What is required: In the extract on branding in the medical industry below, rewrite the paragraph beginning "Finally, perhaps most importantly of all" as a short list that keeps its main facts.

Selected extract:
————————

The same professionality and experience that makes doctors indispensable, wonderful miracle workers in our society, often makes them bad marketers. The same goes for researchers, technicians, clinicians, and almost everyone in the medical environment. The last time I checked, even hospital management courses at good universities didn't spend a lot of time on "marketing and branding" courses.

 

6. Local prisms

Because the medical industry is by and large a local endeavor, with professional networks hardly ever extending across national or even county and state boundaries, people in the medical industry often lack global experience when it comes to branding.

If you look at the logos of medical facilities in most Asian countries, for example, they certainly do not attract an international audience. Yet the same is true for Western countries and even those who should know better. When a Singaporean hospital asked for my advice on their rebranding effort of a brochure meant to attract wealthy Chinese, I had to point out that all the colors they had chosen basically signified death and negative outcomes in Chinese culture. 

 

7. Strong externalities 

Medical companies' images rise and fall with the reputation of their home country. Some time ago Korean companies were seen as reputable. After one doctor faked his research results on stem stells, the image of the entire country was dragged own. Taiwan is associated with cheap Asian solutions, even though it has the best medical care and health insurance in Asia, if not the world, whereas Switzerland and Germany, where you have to wait months for even the most basic of treatments enjoy the best brand image imaginable, despite a stale, unimaginative marketplace that favors incumbents and discourages innovation and competition. Everybody adores American health care standards, but nobody wants to pay the price for them. All of these factors affect how your brand is perceived internationally. 

 

8. Complex system of consumption

Finally, perhaps most importantly of all, the medical industry is a very complex system, in which the user (patient) doesn't choose the brand and doesn't pay, the payee (insurance) doesn't choose and is not using the product, and the person who actually makes the choice (doctor or hospital) doesn't pay or use. Well, that's a simplification, but you get the point.

At whom should the branding of - e.g., a maker of implants - be directed. Certainly not at the patient, she doesn't care what brand of him joint the doctor puts in. So at the physician? That depends, in some countries the insurance company makes the short-list of available products. And so on and so forth.

Marketing medical products is about the most difficult exercise you can think of, and therefore, the way your branding reflects your brand's core values is even more important. Which brings us back to point 1. So go back and read the list again. Twice daily, preferably before meals.

————————

Extracted data:
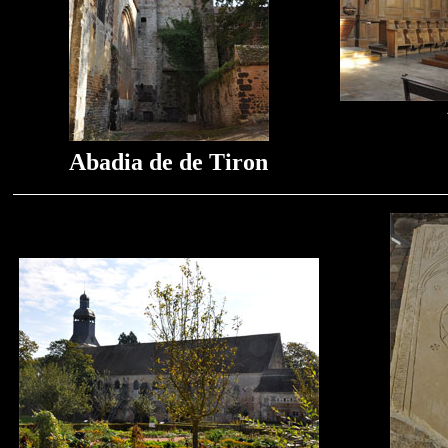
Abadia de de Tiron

————————

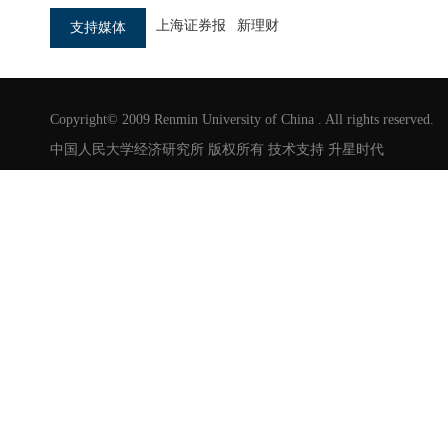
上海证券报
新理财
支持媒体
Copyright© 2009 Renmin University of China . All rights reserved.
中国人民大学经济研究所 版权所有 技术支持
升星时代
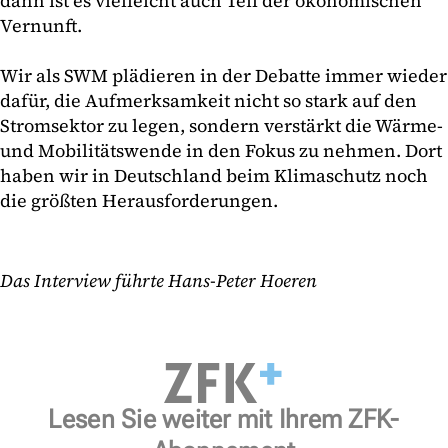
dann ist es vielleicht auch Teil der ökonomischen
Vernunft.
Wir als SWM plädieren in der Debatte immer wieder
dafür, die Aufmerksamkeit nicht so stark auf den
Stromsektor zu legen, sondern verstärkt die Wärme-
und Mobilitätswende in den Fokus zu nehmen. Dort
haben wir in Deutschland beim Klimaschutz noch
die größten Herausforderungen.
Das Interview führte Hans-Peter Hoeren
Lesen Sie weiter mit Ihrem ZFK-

————————

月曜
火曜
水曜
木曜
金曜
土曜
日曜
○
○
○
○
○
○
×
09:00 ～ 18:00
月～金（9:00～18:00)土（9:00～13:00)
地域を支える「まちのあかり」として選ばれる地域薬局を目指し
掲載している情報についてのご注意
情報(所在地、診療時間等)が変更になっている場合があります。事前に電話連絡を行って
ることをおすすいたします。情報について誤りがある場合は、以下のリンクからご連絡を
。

————————

Response to the exercise:
- The medical industry is a very complex system of consumption.
- The user (the patient) does not choose the brand and does not pay.
- The payee (insurance) does not choose and does not use the product.
- The one who makes the choice (the doctor or hospital) neither pays nor uses it.
- This account is acknowledged to be a simplification.